TO DO:
The data is to be repeated exactly, with the images removed.

Dataset entries:
##############################

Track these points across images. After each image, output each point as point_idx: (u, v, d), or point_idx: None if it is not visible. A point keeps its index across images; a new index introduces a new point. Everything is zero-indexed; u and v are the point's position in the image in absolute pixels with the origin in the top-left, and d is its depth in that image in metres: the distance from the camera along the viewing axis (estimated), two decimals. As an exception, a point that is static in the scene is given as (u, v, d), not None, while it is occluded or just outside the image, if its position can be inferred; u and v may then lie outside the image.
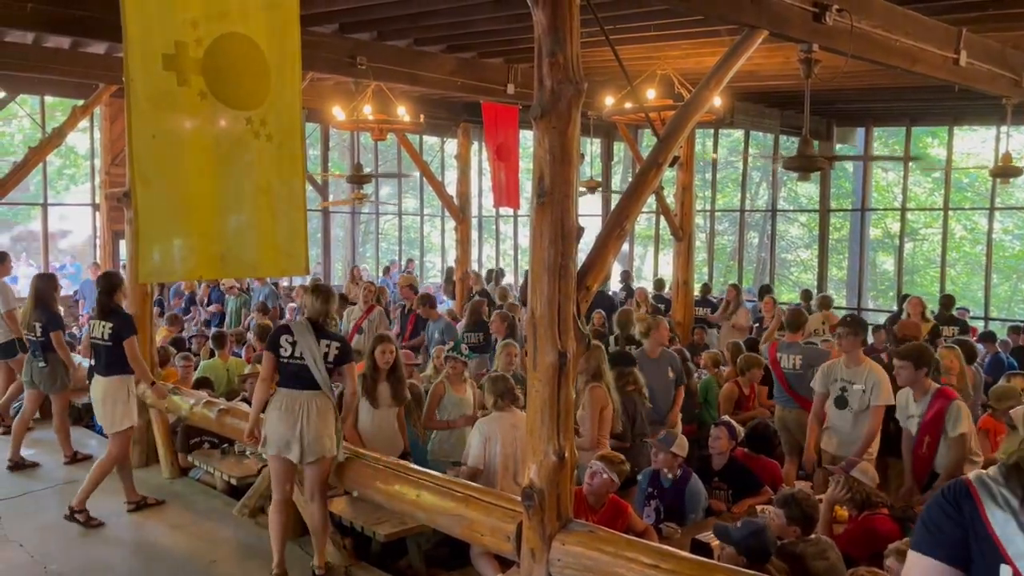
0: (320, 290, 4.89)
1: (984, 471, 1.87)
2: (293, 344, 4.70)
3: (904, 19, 6.13)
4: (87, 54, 9.41)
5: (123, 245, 13.79)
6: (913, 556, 1.91)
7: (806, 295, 13.02)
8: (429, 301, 10.13)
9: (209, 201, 3.60)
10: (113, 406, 5.88)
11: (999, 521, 1.78)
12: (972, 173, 17.95)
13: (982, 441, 5.95)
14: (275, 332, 4.90)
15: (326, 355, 4.72)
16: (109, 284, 6.09)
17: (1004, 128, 9.80)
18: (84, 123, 13.08)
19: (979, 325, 12.82)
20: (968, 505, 1.84)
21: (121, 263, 13.86)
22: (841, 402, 5.75)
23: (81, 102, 10.41)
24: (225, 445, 6.66)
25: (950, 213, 15.42)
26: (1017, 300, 20.88)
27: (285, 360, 4.73)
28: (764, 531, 3.81)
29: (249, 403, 6.59)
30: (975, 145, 20.14)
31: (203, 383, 7.43)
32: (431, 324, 9.67)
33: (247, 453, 6.37)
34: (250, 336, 9.40)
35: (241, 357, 8.70)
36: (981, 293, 15.34)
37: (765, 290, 12.79)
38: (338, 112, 10.55)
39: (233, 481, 6.25)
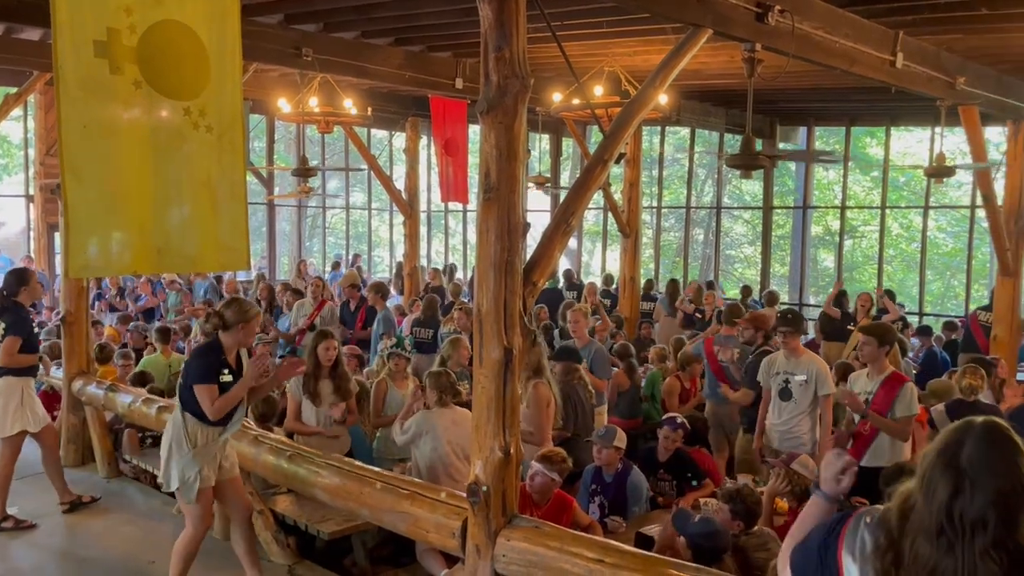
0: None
1: (873, 508, 1.88)
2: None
3: (844, 21, 6.27)
4: (20, 40, 9.09)
5: (58, 238, 13.37)
6: (782, 558, 2.08)
7: (746, 291, 13.31)
8: (381, 290, 10.05)
9: (145, 194, 3.49)
10: (4, 409, 5.57)
11: (847, 566, 1.80)
12: (908, 172, 18.48)
13: (918, 432, 6.14)
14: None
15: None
16: (13, 281, 5.70)
17: (938, 129, 10.09)
18: (17, 111, 12.65)
19: (914, 321, 13.21)
20: (834, 535, 1.86)
21: (57, 256, 13.47)
22: (785, 394, 5.83)
23: (14, 90, 10.06)
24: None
25: (887, 211, 15.85)
26: (950, 296, 21.55)
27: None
28: (719, 535, 3.85)
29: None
30: (911, 145, 20.73)
31: (141, 378, 7.21)
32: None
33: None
34: (196, 331, 9.21)
35: (184, 353, 8.51)
36: (916, 289, 15.80)
37: (708, 286, 12.97)
38: (283, 104, 10.38)
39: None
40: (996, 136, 13.66)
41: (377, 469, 4.70)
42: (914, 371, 8.54)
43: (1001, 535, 1.58)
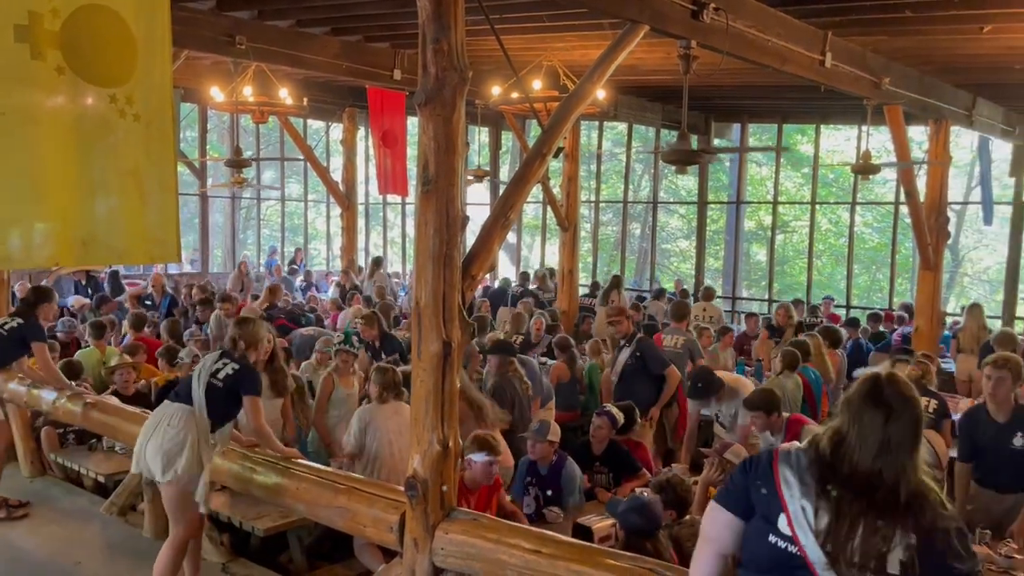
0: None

##############################

EXERCISE OUTPUT:
Track these points across images. After each image, output each point as point_idx: (u, v, d), or point_idx: None if it is not visible. A point keeps its index across images; a new index introduces a new point. Everything is zero-indexed; u and v are the point's position in the image in absolute pixels with the origin in the top-left, and d is its depth in that image in metres: the distance from the camera along the viewing axis (estimated), two decimals. As an exception, a point that is static in the scene is given as (u, v, d), not None, while it is occluded or just outside the image, if its position can be inferred; u and v may then lie outside the image.
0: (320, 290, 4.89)
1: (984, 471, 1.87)
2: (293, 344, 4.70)
3: (904, 19, 6.13)
4: (87, 54, 9.41)
5: (123, 245, 13.79)
6: (913, 556, 1.91)
7: (806, 295, 13.02)
8: (429, 301, 10.13)
9: (209, 201, 3.60)
10: (113, 406, 5.88)
11: (999, 521, 1.78)
12: (972, 173, 17.95)
13: (982, 441, 5.95)
14: (275, 332, 4.90)
15: (326, 355, 4.72)
16: (109, 284, 6.09)
17: (1004, 128, 9.80)
18: (84, 123, 13.08)
19: (979, 325, 12.82)
20: (968, 505, 1.84)
21: (121, 263, 13.86)
22: (841, 402, 5.75)
23: (81, 102, 10.41)
24: (225, 445, 6.66)
25: (950, 213, 15.42)
26: (1017, 300, 20.88)
27: (285, 360, 4.73)
28: (764, 531, 3.81)
29: (249, 403, 6.59)
30: (975, 145, 20.14)
31: (203, 383, 7.43)
32: (431, 324, 9.67)
33: (247, 453, 6.37)
34: (250, 336, 9.40)
35: (241, 357, 8.70)
36: (981, 293, 15.34)
37: (765, 290, 12.79)
38: (338, 112, 10.55)
39: (233, 481, 6.25)
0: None
1: (873, 508, 1.88)
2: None
3: (844, 21, 6.27)
4: (20, 40, 9.09)
5: (58, 238, 13.37)
6: (782, 558, 2.08)
7: (746, 291, 13.31)
8: (381, 290, 10.05)
9: (145, 194, 3.49)
10: (4, 409, 5.57)
11: (847, 566, 1.80)
12: (908, 172, 18.48)
13: (918, 432, 6.14)
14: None
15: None
16: (13, 281, 5.70)
17: (938, 129, 10.09)
18: (17, 111, 12.65)
19: (914, 321, 13.21)
20: (834, 535, 1.86)
21: (57, 256, 13.47)
22: (785, 394, 5.83)
23: (14, 90, 10.06)
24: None
25: (887, 211, 15.85)
26: (950, 296, 21.55)
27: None
28: (719, 535, 3.85)
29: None
30: (911, 145, 20.73)
31: (141, 378, 7.21)
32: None
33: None
34: (196, 331, 9.21)
35: (184, 353, 8.51)
36: (916, 289, 15.80)
37: (708, 286, 12.97)
38: (283, 104, 10.38)
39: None
40: (996, 136, 13.66)
41: (377, 469, 4.70)
42: (914, 371, 8.54)
43: (1001, 535, 1.58)
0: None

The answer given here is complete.